Now retired, Gibbons’ conscience is bothering him and he wants to find out the truth of the rape.   All this time Gibbons had thought the victim had been killed in the attack, but she has just come back “from the dead” in a letter addressed to him, and he wants Kelly to investigate.  Kelly agrees, but the next morning he gets a phone call that his former partner has been found dead at the Navy Pier.  And when Kelly returns home from seeing the body, the rape victim is waiting for him, gun in hand.

The city of Chicago is brought vividly to life in this book, almost another character, with its buildings, highways, eateries, and bars.  It’s definitely a city that can both enthrall you and frighten you, depending on whether you’re a tourist or a resident, living on the Gold Coast or in the slums.

Harvey has a nice style, reminiscent of Robert B. Parker’s early Spenser books, with a fine mix of violence and humor.  It’s hard to combine these two, but Harvey does it.  He also does a wonderful job with the many characters that inhabit the novel; each one is given a separate and distinct voice.
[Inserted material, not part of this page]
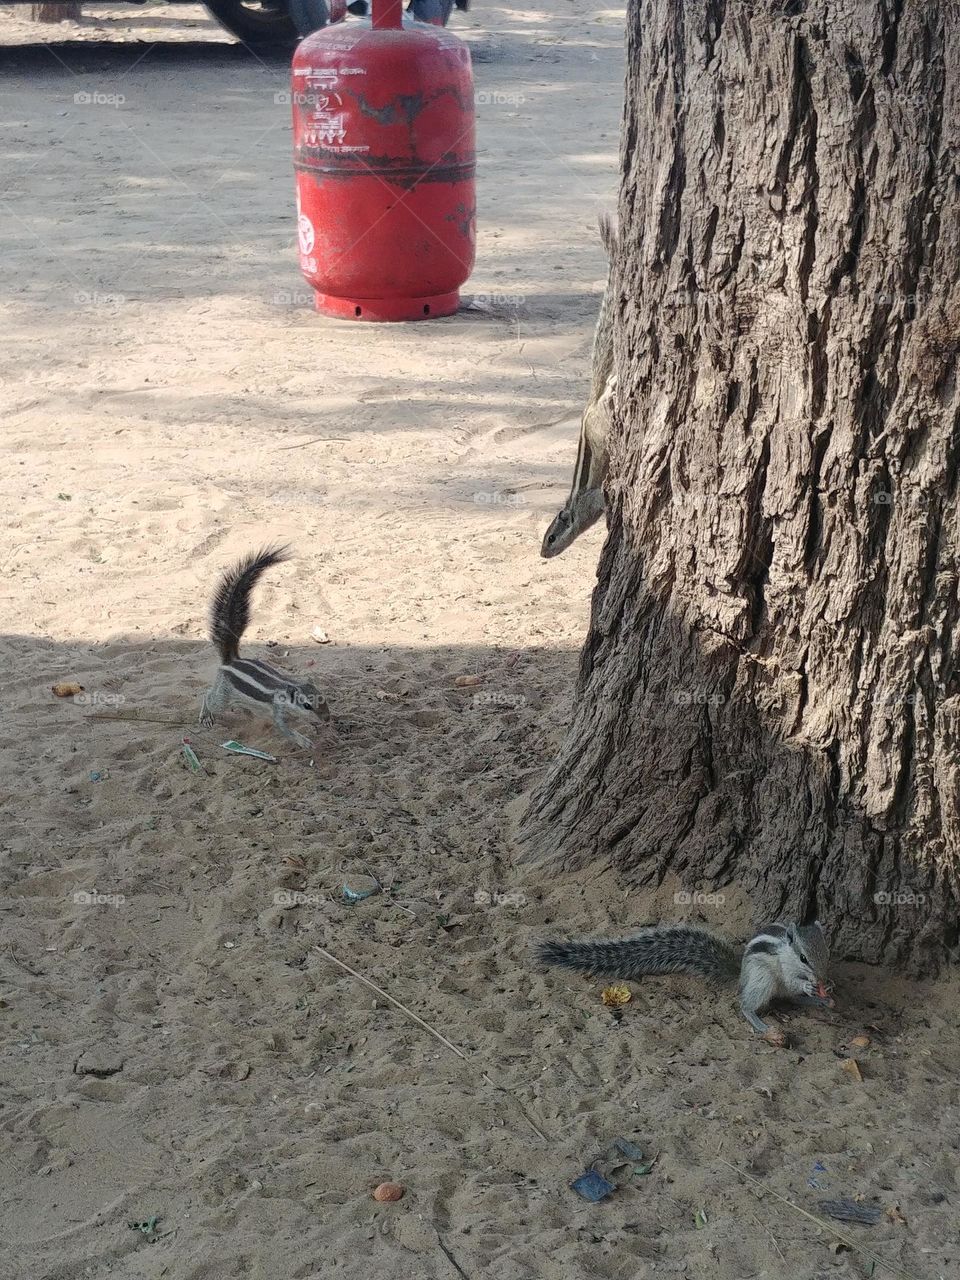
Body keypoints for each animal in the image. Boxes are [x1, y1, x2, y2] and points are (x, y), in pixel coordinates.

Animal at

And there are a lot of supporting characters–Nicole, the crime tech whom Kelly has known since childhood; Diane, the news anchor who’s covering the Gibbons murder and provides a bit of sexual tension; Elaine, the rape victim who comes to life after nine years; Bennett, the assistant D.A. with an unrequited longing for Nicole; and two cops, Rodriguez and Masters.

The Chicago Way is the first in this series, with two other novels following. I plan to pick them up very soon and read my way back to the Windy City.